Ortadoğu: İran gerilimi tırmandırmak mı istiyor?
İran’daki otoriter rejim, radikal İslamcı Hamas gibi silahlı grupları ve Lübnan Hizbullah’ını yıllardır gönderdiği para ve silahlarla destekliyor. Tahran, Hamas’ın 7 Ekim’de gerçekleştirdiği terör saldırısından bu yana İsrail ya da ABD’nin “kırmızı çizgileri aşması” halinde askeri müdahalede bulunacağı tehdidini defalarca yineledi. İran’ın Ortadoğu’daki rolüne ışık tutan yorumcular, müdahale riskini değerlendiriyor.
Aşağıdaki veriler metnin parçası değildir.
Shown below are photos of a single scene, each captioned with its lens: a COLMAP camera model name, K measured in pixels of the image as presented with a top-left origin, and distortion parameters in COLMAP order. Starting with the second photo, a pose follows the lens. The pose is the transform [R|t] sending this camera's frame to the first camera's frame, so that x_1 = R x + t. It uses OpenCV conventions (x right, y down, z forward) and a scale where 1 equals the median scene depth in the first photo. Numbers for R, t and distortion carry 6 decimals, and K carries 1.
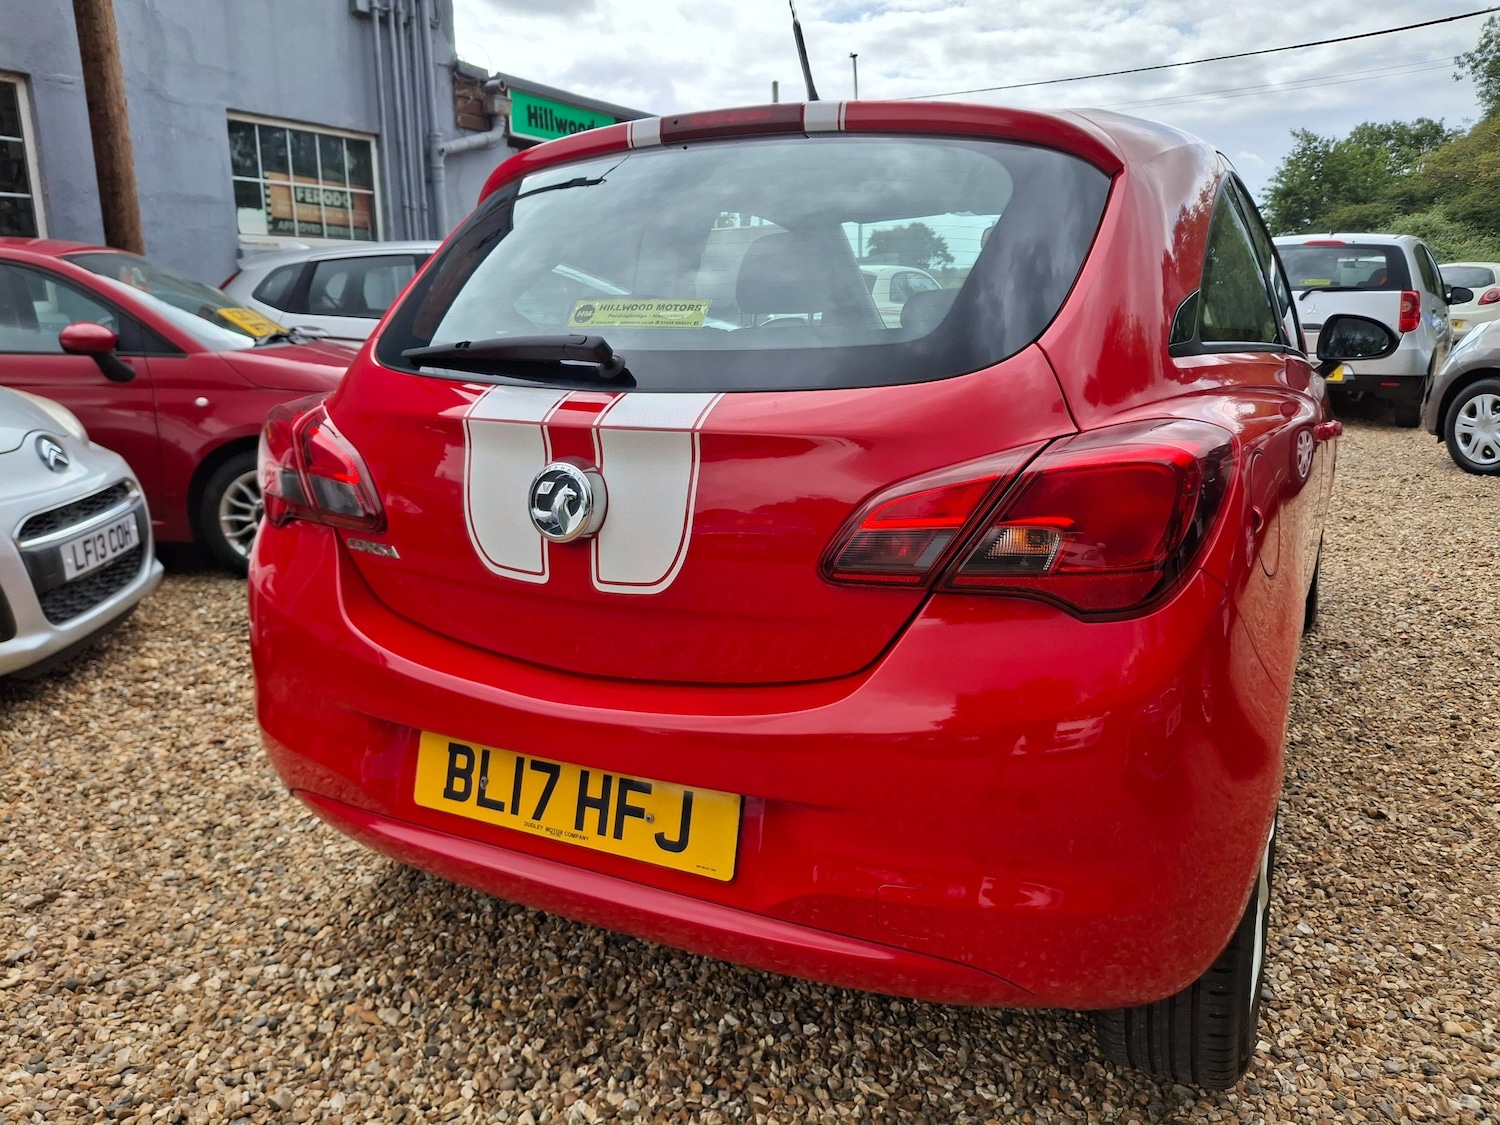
lens RADIAL K [[1164.7, 0, 723.9], [0, 1164.7, 544.4], [0, 0, 1]] dist [0.021740, -0.039500]
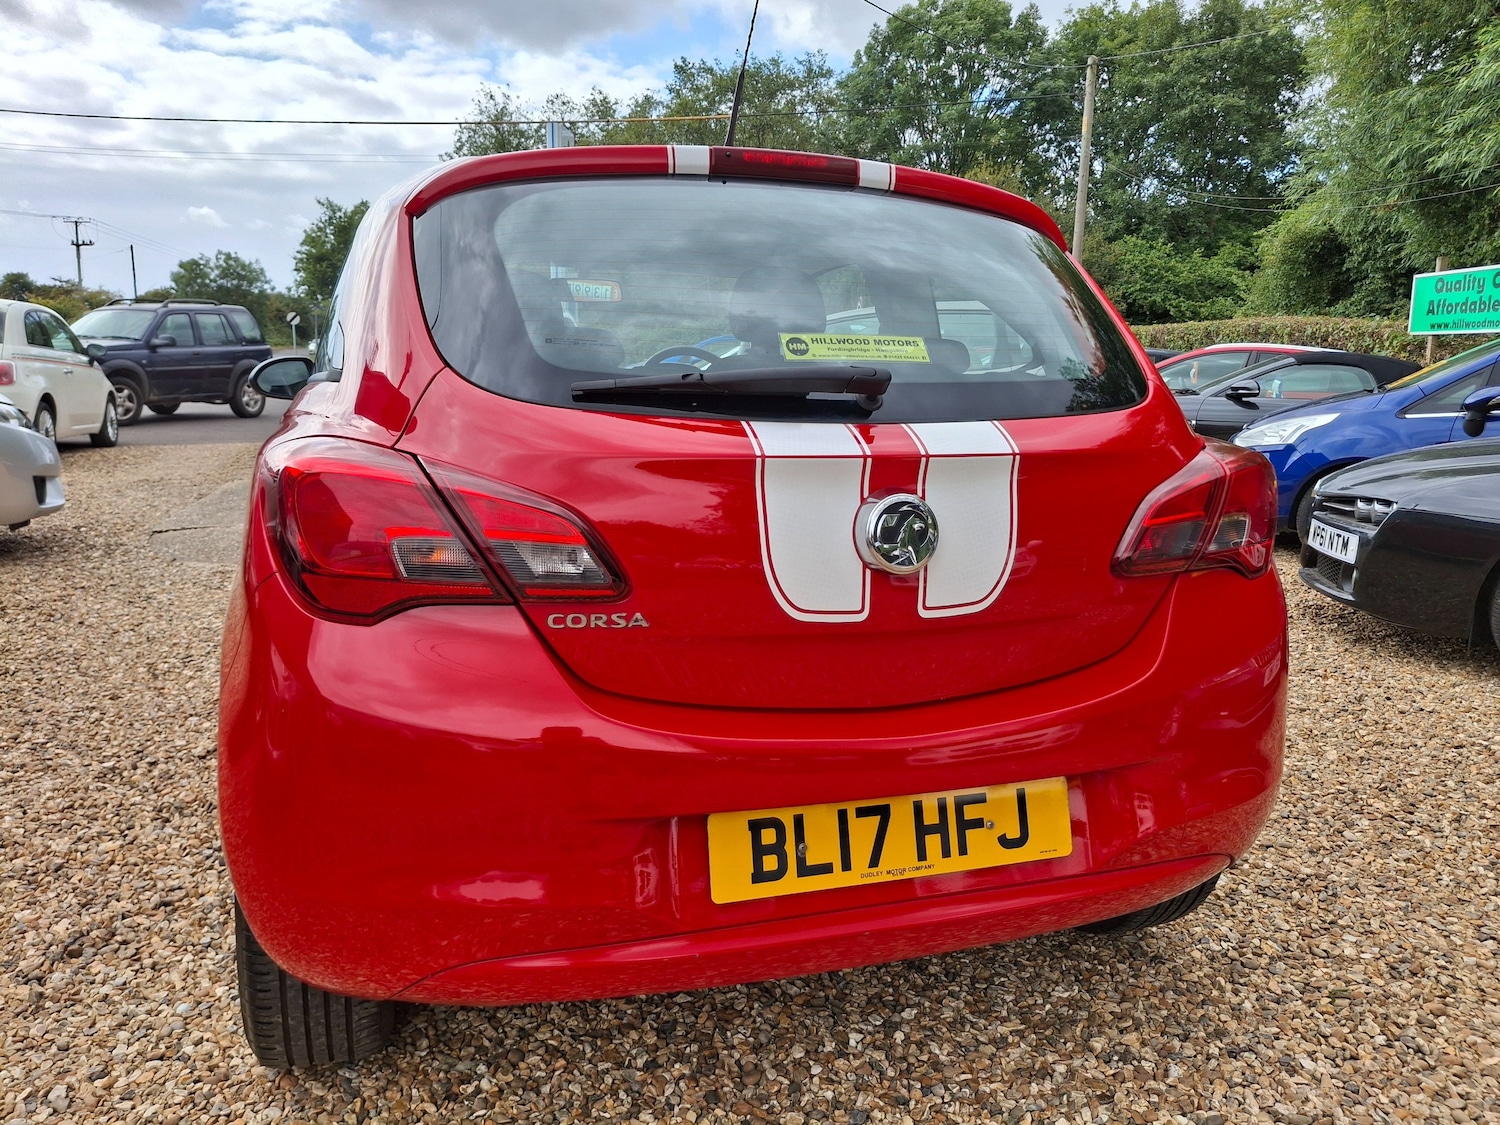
lens RADIAL K [[1164.7, 0, 758.1], [0, 1164.7, 558.9], [0, 0, 1]] dist [0.021740, -0.039500]
pose [[0.673573, -0.097677, 0.732638, -0.692037], [0.124292, 0.992083, 0.017995, -0.034892], [-0.728595, 0.078940, 0.680380, 0.300839]]
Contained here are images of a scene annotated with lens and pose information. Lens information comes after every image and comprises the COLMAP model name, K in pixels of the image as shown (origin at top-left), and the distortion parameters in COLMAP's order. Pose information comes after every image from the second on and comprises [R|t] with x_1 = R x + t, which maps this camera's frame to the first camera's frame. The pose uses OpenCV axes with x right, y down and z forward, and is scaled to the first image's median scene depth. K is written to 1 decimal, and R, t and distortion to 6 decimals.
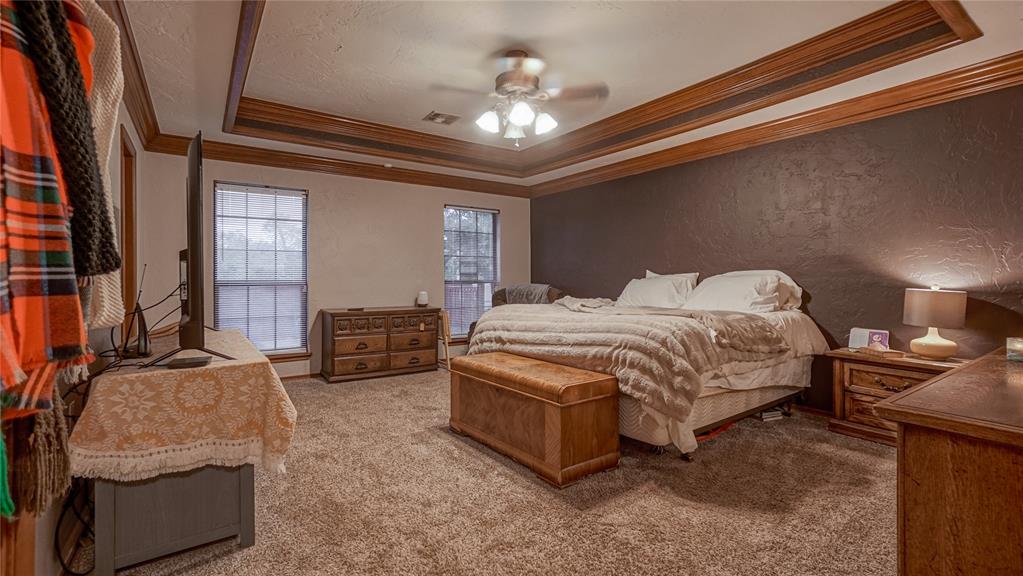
lens RADIAL K [[444.9, 0, 507.3], [0, 444.9, 277.4], [0, 0, 1]] dist [-0.017488, 0.012945]
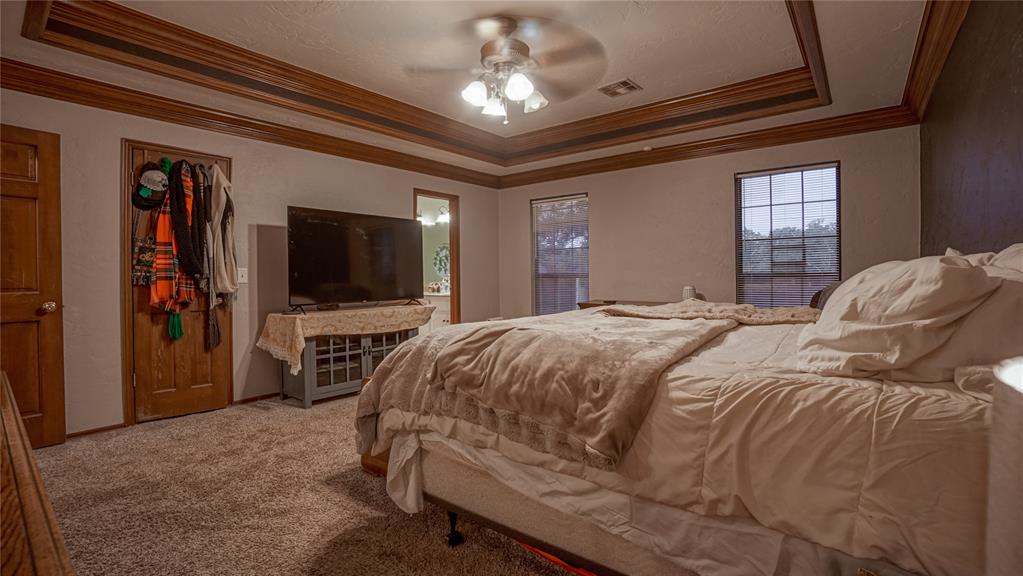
lens RADIAL K [[444.9, 0, 507.3], [0, 444.9, 277.4], [0, 0, 1]] dist [-0.017488, 0.012945]
pose [[0.281240, 0.025802, -0.959291, 0.549179], [0.009033, 0.999523, 0.029533, -0.011015], [0.959595, -0.016971, 0.280872, 0.453682]]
Dezavantajları yakında daha ağır basabilir
Siyaset bilimci ve İran uzmanı Mohammad Reza Djalili, Telos'ta şu analizi yapıyor:
“Son birkaç günde yaşananlar, ilk bakışta İran İslam Cumhuriyeti'nin ideolojik gündemine hizmet ediyor gibi görünüyor: İsrail ile Arap ülkeleri arasındaki normalleşme süreci askıya alındı, Filistin meselesi bölgesel ve uluslararası arenaya yeniden damgasını vurdu. Ancak, İsrail ve ABD verecekleri yanıtla Tahran'ın devlet dışı müttefiklerinin askeri kabiliyetlerini zayıflatmayı başarırsa, Tahran'ın her an patlamaya hazır kendi iç vaziyeti pahasına da olsa bölgede yeni yatırımlar yapması gerekir.”
Yeterince sorunu var zaten
Hospodářské noviny, İsrail'le açık bir savaşın Tahran'ın mevcut çıkarlarına uygun düşmeyeceğine inanıyor:
“İlkin, İran'ın daha büyük bir çatışmaya hazır olmadığını söylemek gerek. Ayetullah rejimi uzun vadede, yeterince sorunlu olan kendi ülkesinde hükümeti ve istikrarı korumaya öncelik veriyor. Tahran, İsrail'i gerilim altında tutmaya çalışacaktır. Ancak Reuters'a göre, rejim liderleri ülkenin durumuna odaklanmak gerektiği konusunda fikir birliğine sahip. İranlıların Güney Lübnan'daki müttefikleri Hizbullah'ı gerçekten kontrol altında tutup tutmayacakları da ayrı bir mesele.”
Boş tehditler
La Stampa’ya göre şu sıralar pek çok şey zaten Tahran’ın istediği gibi gidiyor:
“Washington’la müzakereler, esir takası ve Güney Kore’deki İran’a ait altı milyar doların serbest bırakılmasıyla sonuçlanmıştı; Suudi Arabistan’la barışma sürecinde de ilerleme kaydediliyordu. ... Hamas’ın saldırısı ve bilhassa da İsrail’in süregelen askeri cevabı, İran rejimine daha da çok zemin kazandırdı: Arap dünyasında İsrail karşıtlığı yeniden zirve yaptı ve İsrail ile Riyad arasında Filistinlilerin aleyhine olan normalleşme tekrar rafa kalktı. Ancak, Tahran durumdan şimdilik kazançlı çıksa da savaş genişlerse kaybedecektir. Bir tarafta İran, diğer tarafta İsrail ve ABD arasında çıkacak bir çatışma herkes için yıkıcı sonuçlar doğuracaktır, İran rejimi de buna dahil.”
Tahran'ı hesaba katmak gerek
İran’ın Ortadoğu politikası hafife alınmamalı, diye uyarıyor T24:
“İran vatandaşlarının Körfez Devletleri'ne yerleşmesini teşvik ederek uzun vadeli demografi stratejisini de empoze ediyor. 7 Ekim saldırısı ancak İran desteği ile gerçekleşebilirdi. Ve saldırı ile Ortadoğu'da yeniden şekillenmekte olan hatlar bir anda panikle dondu. Bundan sonrasını öngörmek oldukça zor. Ama bölgede ileriye dönük planlama yapan herkes artık "İran etkisi"ni hesaba katmak zorunda. İran'ın dostları sayılı olabilir ama düşmanlığını istemeyenlerin sayısı oldukça yüksek.”